Luca Tripaldelli is a second-year research master’s student in Metaphysics and Epistemology, affiliated with the Centre for Contemporary European Philosophy at Radboud University. His main research interest concerns the question of religion within the post-Nietzschean current in contemporary French philosophy. He has published on two occasions. Firstly, on Sartre’s philosophy of the Other and how to implement this within our thinking of ethnic-religious conflicts. Secondly, on the epistemological limitations of the media portrayal of IS women. Currently, he is writing his MA thesis on Derrida’s take on how the inherent structures of religion contradict the idea of religious dogmatism.

ABSTRACT
‘Power, true power, is held not by those with the largest bank accounts or the strongest military, but by those who give us the words with which to view the world.’ (Whitley 2016) With this statement, scholar Thomas J. Whitley argues that our understanding of terrorist acts is less influenced by the deed itself and more by the leading discourse. Nowadays, ‘discourse’ receives new meaning due to globalization and social media. Due to these two developments, the ability to access vast amounts of free information has never been so extensive as today. Moreover, the internet gives everybody the possibility to be a potential source of information, thereby dodging previous limitations such as (high) costs or censorship. Hence, with an almost uncontrollable spread of multiple discourses, our perception stands under an unprecedented amount of influence. As we are physically separated from terrorist events, we can only perceive them via their online portal.

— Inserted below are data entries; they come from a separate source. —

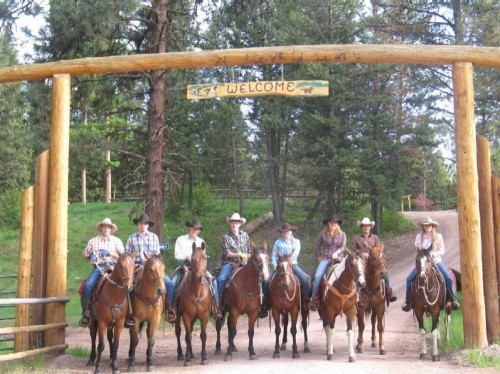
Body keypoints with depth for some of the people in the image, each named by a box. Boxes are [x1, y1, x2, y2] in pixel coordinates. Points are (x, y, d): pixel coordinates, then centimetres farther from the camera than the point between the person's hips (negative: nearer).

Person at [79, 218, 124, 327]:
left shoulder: (116, 241, 14)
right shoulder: (93, 241, 16)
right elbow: (84, 254, 21)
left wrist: (109, 253, -9)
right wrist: (90, 256, -2)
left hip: (112, 266, -1)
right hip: (98, 267, 1)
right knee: (88, 285, -25)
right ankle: (85, 312, -14)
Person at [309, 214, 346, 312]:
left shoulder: (342, 234, 10)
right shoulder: (323, 234, 9)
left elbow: (343, 247, 0)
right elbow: (317, 246, 15)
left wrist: (337, 252, -19)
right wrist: (319, 257, 7)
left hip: (338, 259, 0)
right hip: (325, 259, 0)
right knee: (317, 276, -23)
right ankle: (314, 299, -13)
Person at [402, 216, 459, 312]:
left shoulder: (438, 236, -1)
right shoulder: (419, 236, 2)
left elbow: (442, 250, -2)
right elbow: (416, 248, 9)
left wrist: (433, 254, -18)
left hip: (436, 261, -1)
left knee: (449, 278, -20)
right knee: (409, 279, -12)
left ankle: (453, 299, -2)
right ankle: (408, 301, 2)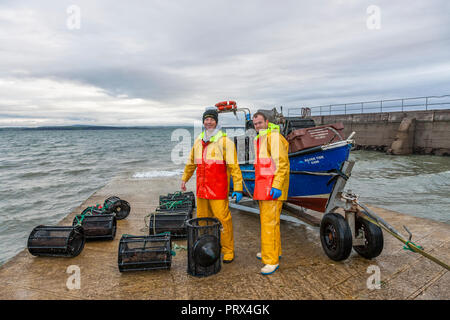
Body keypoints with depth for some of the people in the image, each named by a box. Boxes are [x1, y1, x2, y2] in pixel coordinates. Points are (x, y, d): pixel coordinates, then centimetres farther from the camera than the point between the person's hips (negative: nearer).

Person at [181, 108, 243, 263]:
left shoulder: (225, 141, -6)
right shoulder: (198, 141, 13)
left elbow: (234, 166, -10)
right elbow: (191, 162, 26)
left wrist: (238, 188, -14)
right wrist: (184, 179, 29)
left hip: (218, 191, -6)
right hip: (201, 189, 6)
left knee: (223, 220, -4)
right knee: (202, 219, 14)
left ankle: (228, 251, 12)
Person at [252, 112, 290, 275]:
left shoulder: (274, 136, -12)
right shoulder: (260, 139, 20)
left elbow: (282, 163, -19)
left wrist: (277, 186, -25)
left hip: (273, 187, -10)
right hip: (263, 186, 10)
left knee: (269, 222, -9)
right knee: (266, 219, 17)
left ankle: (272, 260, -2)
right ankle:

Therefore, it is relevant to study how (social) media influences our perception of extreme belief. Specifically, this paper investigates how the discourse of the Dutch media influences the imagery of IS Women. Several ‘IS women’ with Dutch nationality, are still trying to come back to the Netherlands. However, various sources of social media question whether we should allow these ‘criminal’ women. To investigate the influence of such sources, this paper is split into three parts. First, this paper discusses different academic perspectives on how western media influences the imagery of IS in general. Second, this paper uses these insights to undertake a specified case study about how Dutch social media frame the discourse concerning IS women. As the paper shows, ‘IS women’ are consistently portrayed as being an active part of a terrorist movement. As such, by not reflecting on specific cases, social media influences us into believing that every ‘IS woman’ is an active member. Third, this paper uses the perspective of the contemporary French philosopher Jacques Derrida to problematize this portrayal by social media.
This utilization of Derrida is twofold. First, this paper briefly sketches the main argument of his work Violence and Metaphysics in which he argues that ‘discourse’ can never fully account for what it seeks to portray. So in line with Derrida, we can question whether these accounts of ‘IS women’ are completely true. Second, this paper discusses Derrida’s later work Faith and Knowledge in which he argues that every truth is intertwined with belief. Claiming to know that ‘IS women’ are active terrorists, is to believe this truth. Especially when the reader has to trust the credibility of the virtual sources, without the reader and or even the writer being physically present at the event. Hence, my paper ultimately shows that ‘extreme belief is not only tied to fundamentalistic religious persons. The spectator also needs a level of (extreme) belief to ground his understanding of ‘extreme believers.’ Put differently, ‘to bear witness’ via social media is not only to know, but to believe that one knows.